Fa caldo. Io sono a petto nudo con i pantaloncini. La mia donna indossa l’abbigliamento sportivo che è solita portare quando viene in spiaggia. Mi parla, mi accarezza amorevolmente. Avrà gran nostalgia di me (“saudade”), le mancherò molto. Progetta di venire in Europa, in Portogallo, per incontrarci prima del mio ritorno a Salvador che ho dovuto prometterle per il prossimo autunno.
Mi confida alcuni intimi segreti riguardo il nostro rapporto. Quando la tocco, sente un fuoco, un calore attraversarla tutta e le si bagna la boceta (la fica). Parla estasiata della mia piça (il cazzo) che in realtà non si è certo comportato in modo esemplare; semmai la mia abilità sta nelle dita, nella bocca, nella fantasia.

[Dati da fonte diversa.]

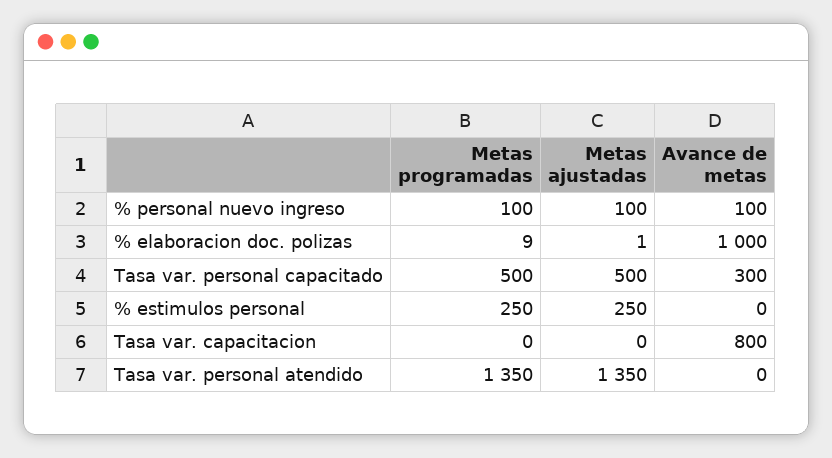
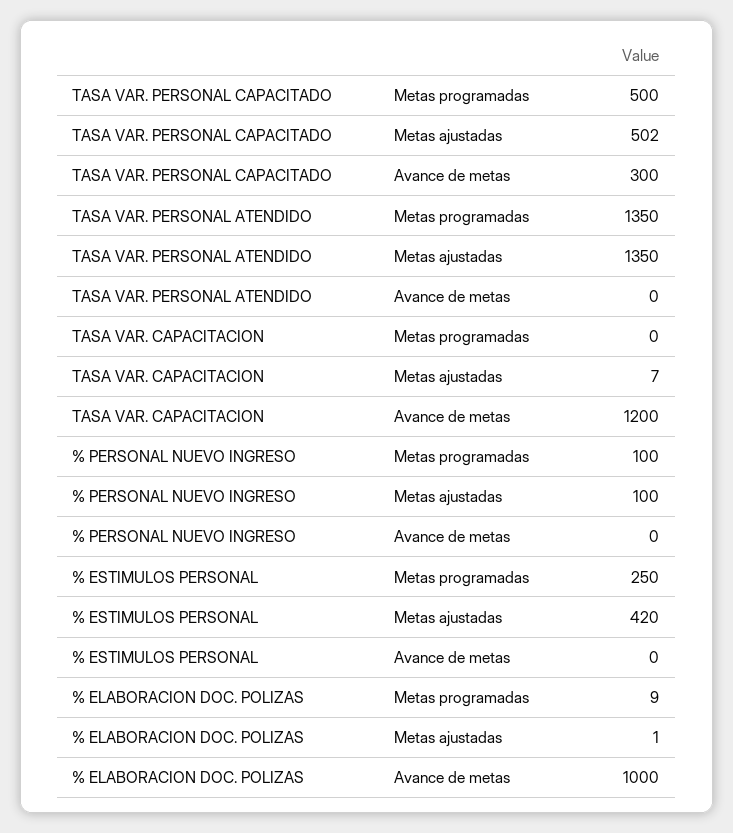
  {
    "Metas programadas": {
      "% personal nuevo ingreso": 100,
      "% elaboracion doc. polizas": 9,
      "Tasa var. personal capacitado": 500,
      "% estimulos personal": 250,
      "Tasa var. capacitacion": 0,
      "Tasa var. personal atendido": 1350
    },
    "Metas ajustadas": {
      "% personal nuevo ingreso": 100,
      "% elaboracion doc. polizas": 1,
-     "Tasa var. personal capacitado": 500,
+     "Tasa var. personal capacitado": 502,
-     "% estimulos personal": 250,
+     "% estimulos personal": 420,
-     "Tasa var. capacitacion": 0,
+     "Tasa var. capacitacion": 7,
      "Tasa var. personal atendido": 1350
    },
    "Avance de metas": {
-     "% personal nuevo ingreso": 100,
+     "% personal nuevo ingreso": 0,
      "% elaboracion doc. polizas": 1000,
      "Tasa var. personal capacitado": 300,
      "% estimulos personal": 0,
-     "Tasa var. capacitacion": 800,
+     "Tasa var. capacitacion": 1200,
      "Tasa var. personal atendido": 0
    }
  }

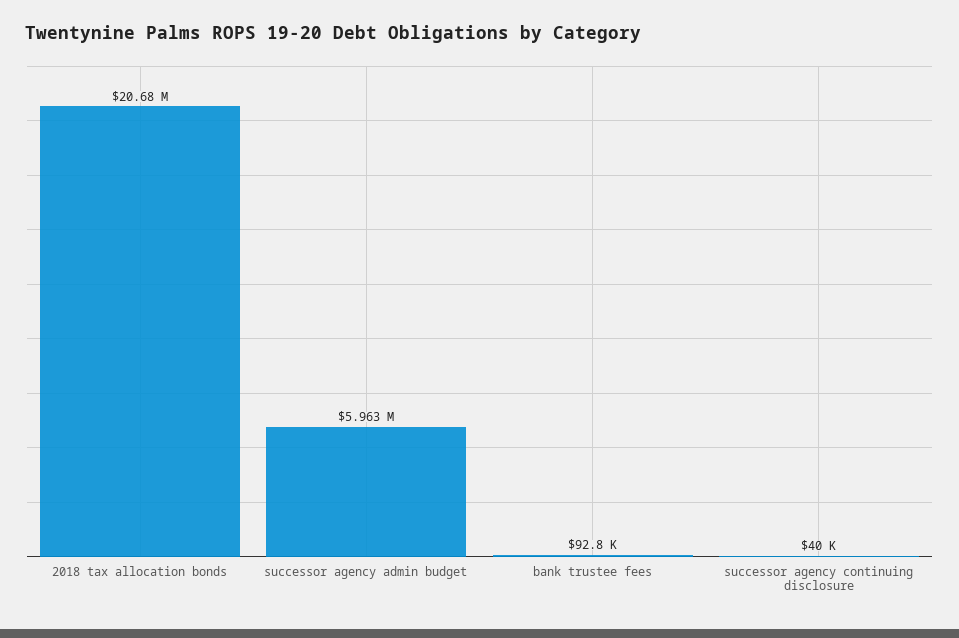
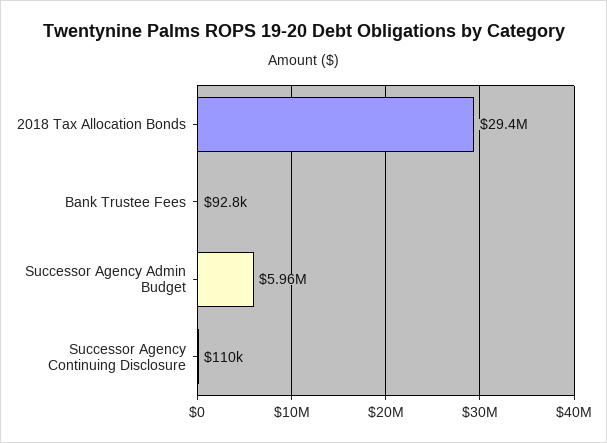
  {
-   "2018 tax allocation bonds": 20680000,
+   "2018 tax allocation bonds": 29400000,
    "successor agency admin budget": 5963000,
    "bank trustee fees": 92800,
-   "successor agency continuing disclosure": 40000
+   "successor agency continuing disclosure": 110000
  }

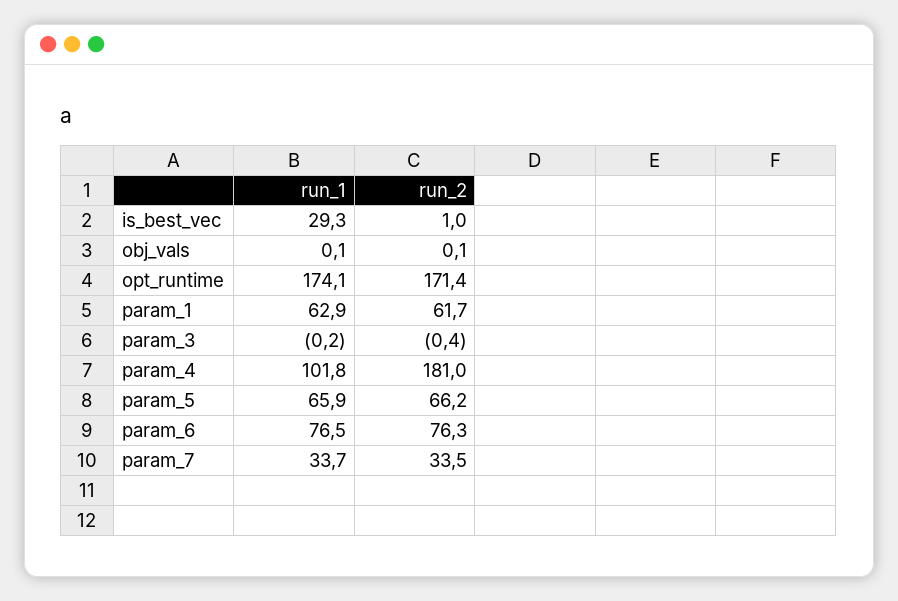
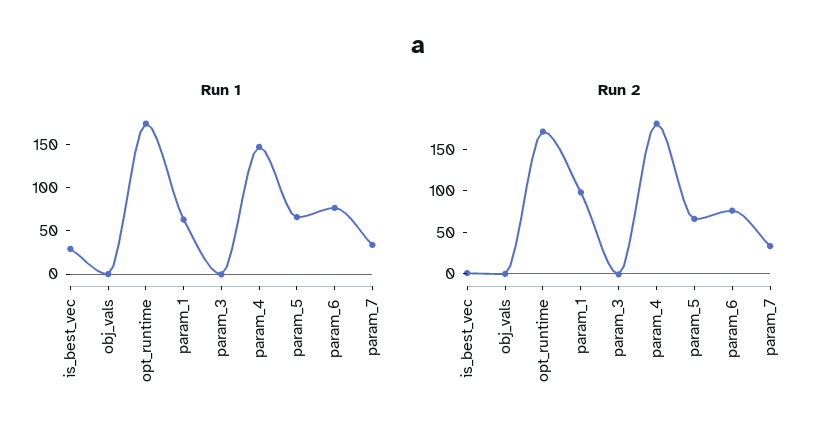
  {
    "run_1": {
      "is_best_vec": 29.3,
      "obj_vals": 0.1,
      "opt_runtime": 174.1,
      "param_1": 62.9,
      "param_3": -0.2,
-     "param_4": 101.8,
+     "param_4": 150,
      "param_5": 65.9,
      "param_6": 76.5,
      "param_7": 33.7
    },
    "run_2": {
      "is_best_vec": 1,
      "obj_vals": 0.1,
      "opt_runtime": 171.4,
-     "param_1": 61.7,
+     "param_1": 100,
      "param_3": -0.4,
      "param_4": 181,
      "param_5": 66.2,
      "param_6": 76.3,
      "param_7": 33.5
    }
  }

Mi accarezza i pantaloncini, appoggia la mano sulla “zona morta” e la strofina maliziosamente. Presa dall’esaltazione, abbassa i miei slip da mare e si prende cura del mio sesso con gesti premurosi, come mamma chioccia farebbe con il suo pulcino. Già la testolina della piccola creatura fa capolino dal nido. La mia sacerdotessa pagana si piega e si genuflette in cerimoniosi riti priapei. Bacia il mio membro, la cappella, l’asta, i testicoli, l’area circostante. Muove a destra e a sinistra il prepuzio, appoggiandovi il naso: ne aspira l’odore. Va in estasi a quel particolare prefumo che è come il tabaco. Alla fine, constando che rispondo alle sue pagane adorazioni con un certo turgore, si porta con voluttà il membro in bocca e inizia a pompare. Mmmh!...recordação do Brazil. Delizioso, intrigante, inaspettato bocchino, purtroppo non sufficientemente ripagato da un completo godimento da parte mia.

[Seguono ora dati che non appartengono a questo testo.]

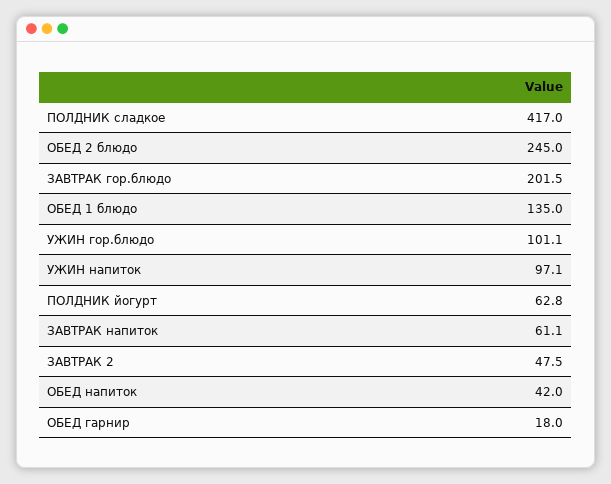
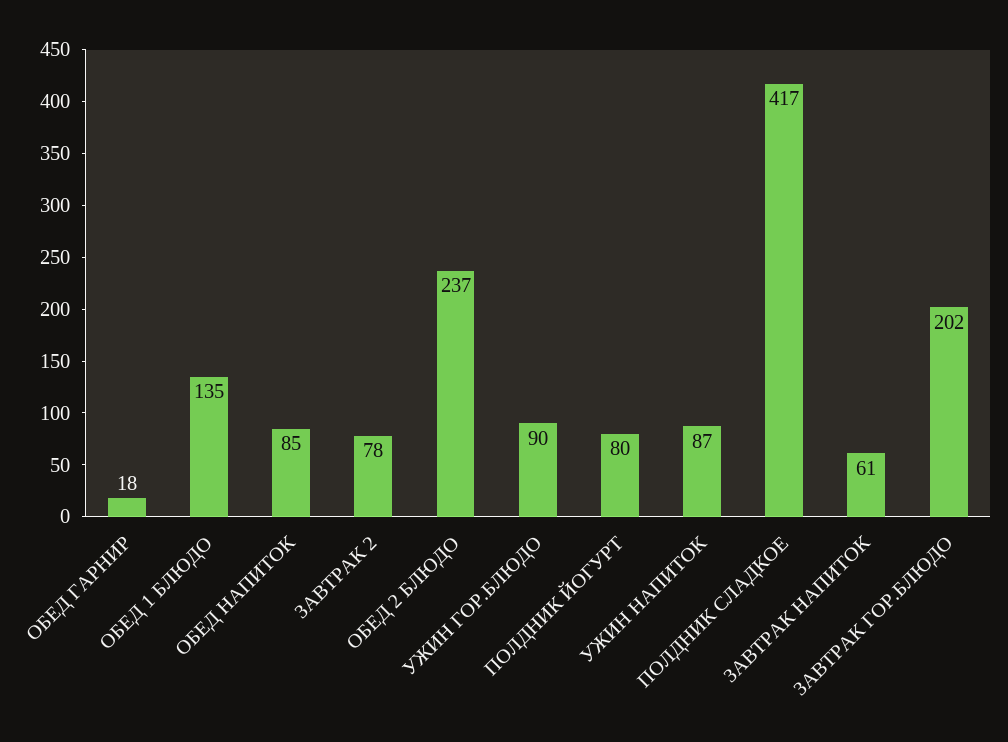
  {
    "ПОЛДНИК сладкое": 417,
-   "ОБЕД 2 блюдо": 245,
+   "ОБЕД 2 блюдо": 237,
    "ЗАВТРАК гор.блюдо": 201.5,
    "ОБЕД 1 блюдо": 135,
-   "УЖИН гор.блюдо": 101.1,
+   "УЖИН гор.блюдо": 90,
-   "УЖИН напиток": 97.1,
+   "УЖИН напиток": 87,
-   "ПОЛДНИК йогурт": 62.8,
+   "ПОЛДНИК йогурт": 80,
    "ЗАВТРАК напиток": 61.1,
-   "ЗАВТРАК 2": 47.5,
+   "ЗАВТРАК 2": 78,
-   "ОБЕД напиток": 42,
+   "ОБЕД напиток": 85,
    "ОБЕД гарнир": 18
  }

Ci ricomponiamo dopo quel abbandono. Io faccio le ultime abluzioni. Ci rechiamo alla fermata dell’autobus. Bete sa che all’aeroporto vanno due tipi di bus: quelli più grandi che fanno tutte le fermate intermedie, privi di aria condizionata, e quelli più piccoli, assimilabili alle nostre navette per i collegamenti diretti fra la città e l’aeroporto. Questi ultimi hanno l’aria condizionata ma, li accomuna ai precedenti la presenza di uno scomodo meccanismo pensato per far defluire un passeggero alla volta dopo il pagamento del biglietto all’omino seduto accanto alle forche caudine. Dopo pochi minuti, arriva proprio una di queste navette. In un qualche modo riesco a passare oltre il meccanismo girevole, nonostante l’impiccio delle valige, della mia figura, non proprio sottilissima e del maneggio del borsellino. Finalmente ci sediamo sull’onibus per nulla affollato, dove si gode un bel fresco. Dai finestrini, come in un percorso turistico, rivedo i viali, l’oceano, le piazze. Passiamo anche per Pituba dove c’è il “Bambara” e lì vicino il famoso Aeroclub, molto frequentato alla sera dagli Italiani che vi si recano per rimorchiare le putas, le prostitute che pare conoscano bene la nostra lingua e combinare per la notte in albergo o nella tua casa. Io ne ho solo sentito parlare ma non ci sono mai andato; eventualmente lo terrò in considerazione per un altro viaggio.
Arriviamo a destinazione. Carico il bagaglio al check-in della Livingston per il volo Salvador-Maceio-Milano Malpensa. Non avendo particolari preferenze, mi assegnano il posto 37 A, di fianco al corridoio. Passeggiamo per l’aeroporto in attesa del mio imbarco. Bete si fa catturare dalla febbre degli acquisti. Ora le servirebbe una cintura da abbinare alla borsa e alle scarpe. Alla fine trova una cinta color oro bianco, non costosa. Pago con la carta di credito. Lei, come solito, controlla che l’importo a cui appongo la mia firma corrisponda all’effettivo prezzo dell’articolo. Strana premura! Come se i soldi fossero suoi. Finalmente mi avvio lungo la “strada senza ritorno” che porta ai cancelli d’imbarco. Baci e abbracci fin sulla soglia oltre la quale lei non può accedere.